Red blood cell magnesium concentrations: analytical problems and significance.

In order to assess total magnesium concentrations in human red blood cells (erythrocytes--ErMg), atomic absorption spectrometry (AAS) provides high accuracy and precise method rapid and amenable to automation. Taking care of eliminating the chronic marginal magnesium deficits, normal values of ErMg evaluated through a direct method and expressed as mmol/litre of packed cells are 2.3 +/- 0.24. Inductively coupled plasma-mass spectromettry (ICP-MS) is a multielemental analytical technique. Particle induced x-ray emission (PIXE) also provides multielemental capability, but is time-consuming and costly. Microelectrodes are the gold standard for intracellular Mg2+ measurements. But microelectrodes and fluorescence probes measure the activity of magnesium ions, not the concentrations. Ionized magnesium content of human intact erythrocyte is mainly assessed with the NMR method and with the zero point titration.

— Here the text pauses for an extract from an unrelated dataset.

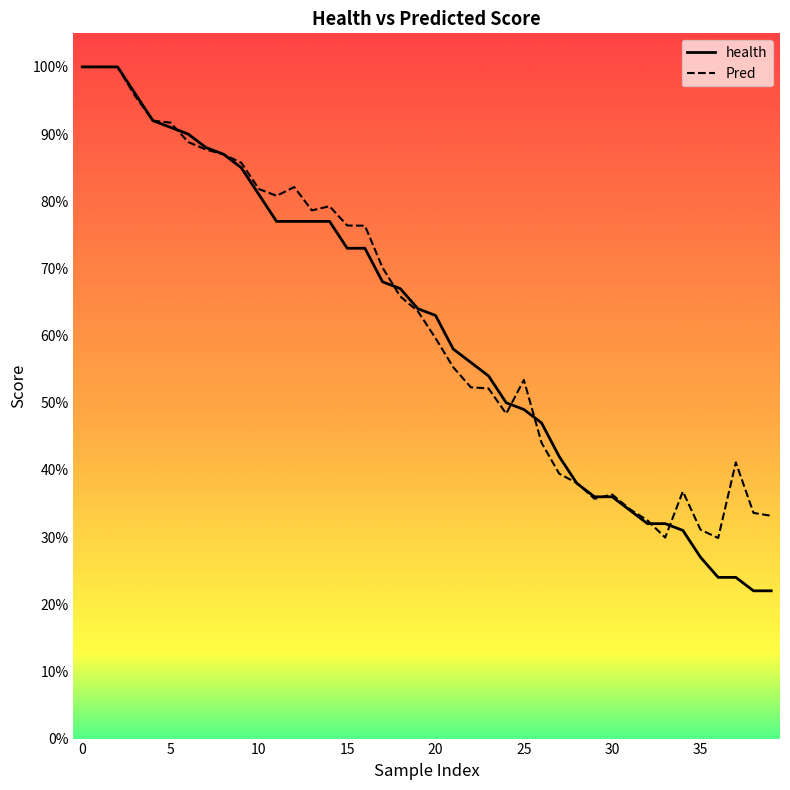

Reading left to right, what are all the values shown in this chart?

health: 1.0	1.0	1.0	1.0	0.9	0.9	0.9	0.9	0.9	0.8	0.8	0.8	0.8	0.8	0.8	0.7	0.7	0.7	0.7	0.6	0.6	0.6	0.6	0.5	0.5	0.5	0.5	0.4	0.4	0.4	0.4	0.3	0.3	0.3	0.3	0.3	0.2	0.2	0.2	0.2
Pred: 1.0	1.0	1.0	1.0	0.9	0.9	0.9	0.9	0.9	0.9	0.8	0.8	0.8	0.8	0.8	0.8	0.8	0.7	0.7	0.6	0.6	0.6	0.5	0.5	0.5	0.5	0.4	0.4	0.4	0.4	0.4	0.3	0.3	0.3	0.4	0.3	0.3	0.4	0.3	0.3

The concentration of ionized magnesium as estimated by NMR (31P NMR method) was found to be 0.20 +/- 0.02 mmol/litre cell water and with the zero point titration 0.55 +/- 0.12. The uncertainty concerning the two current used techniques for free magnesium determination is worsened by the fact that magnesium inside red cells continually oscillates in vivo. Free magnesium constitutes a small part of total magnesium. Further studies are necessary to assess the importance of its variations in clinical medicine. Efflux of ErMg is controlled through membranous sodium-dependent and sodium-independent pathways and through genetic and neurohormonal regulations. Variations in the total or ionized ErMg do not necessarily mean that similar changes should exist in the magnesium pool. But it remains the basic static cellular magnesium item. Its value will be subsequently enhanced when it takes place among the clinical and paraclinical data of dynamic magnesium investigations.